*AIM OF THE EXERCISE:* Rewrite the source text of all the records below, changing every "发表于" to "posted on" and keeping everything else the same, and leave the pictures out of your answer.

*THE INPUT:*
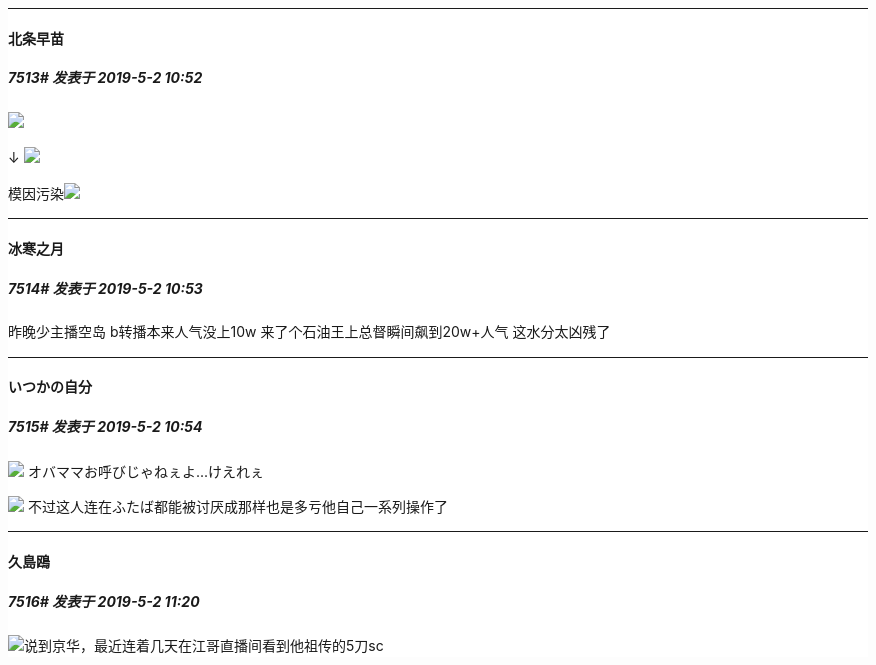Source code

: 
-----

####  北条早苗  
##### 7513#       发表于 2019-5-2 10:52



<img src="https://i.loli.net/2019/05/02/5cca5b4dbb086.jpg" referrerpolicy="no-referrer">

↓
<img src="https://i.loli.net/2019/05/02/5cca5b4d6273f.jpg" referrerpolicy="no-referrer">

模因污染<img src="https://static.saraba1st.com/image/smiley/face2017/068.png" referrerpolicy="no-referrer">







-----

####  冰寒之月  
##### 7514#       发表于 2019-5-2 10:53




昨晚少主播空岛 b转播本来人气没上10w 来了个石油王上总督瞬间飙到20w+人气 这水分太凶残了







-----

####  いつかの自分  
##### 7515#       发表于 2019-5-2 10:54



<img src="https://static.saraba1st.com/image/smiley/face2017/009.gif" referrerpolicy="no-referrer"> オバママお呼びじゃねぇよ...けえれぇ

<img src="https://static.saraba1st.com/image/smiley/face2017/009.gif" referrerpolicy="no-referrer"> 不过这人连在ふたば都能被讨厌成那样也是多亏他自己一系列操作了







-----

####  久島鴎  
##### 7516#       发表于 2019-5-2 11:20



<img src="https://static.saraba1st.com/image/smiley/face2017/067.png" referrerpolicy="no-referrer">说到京华，最近连着几天在江哥直播间看到他祖传的5刀sc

*TASK RESPONSE:*
Source code

: 
-----

####  北条早苗  
##### 7513#       posted on 2019-5-2 10:52



<img src="https://i.loli.net/2019/05/02/5cca5b4dbb086.jpg" referrerpolicy="no-referrer">

↓
<img src="https://i.loli.net/2019/05/02/5cca5b4d6273f.jpg" referrerpolicy="no-referrer">

模因污染<img src="https://static.saraba1st.com/image/smiley/face2017/068.png" referrerpolicy="no-referrer">







-----

####  冰寒之月  
##### 7514#       posted on 2019-5-2 10:53




昨晚少主播空岛 b转播本来人气没上10w 来了个石油王上总督瞬间飙到20w+人气 这水分太凶残了







-----

####  いつかの自分  
##### 7515#       posted on 2019-5-2 10:54



<img src="https://static.saraba1st.com/image/smiley/face2017/009.gif" referrerpolicy="no-referrer"> オバママお呼びじゃねぇよ...けえれぇ

<img src="https://static.saraba1st.com/image/smiley/face2017/009.gif" referrerpolicy="no-referrer"> 不过这人连在ふたば都能被讨厌成那样也是多亏他自己一系列操作了







-----

####  久島鴎  
##### 7516#       posted on 2019-5-2 11:20



<img src="https://static.saraba1st.com/image/smiley/face2017/067.png" referrerpolicy="no-referrer">说到京华，最近连着几天在江哥直播间看到他祖传的5刀sc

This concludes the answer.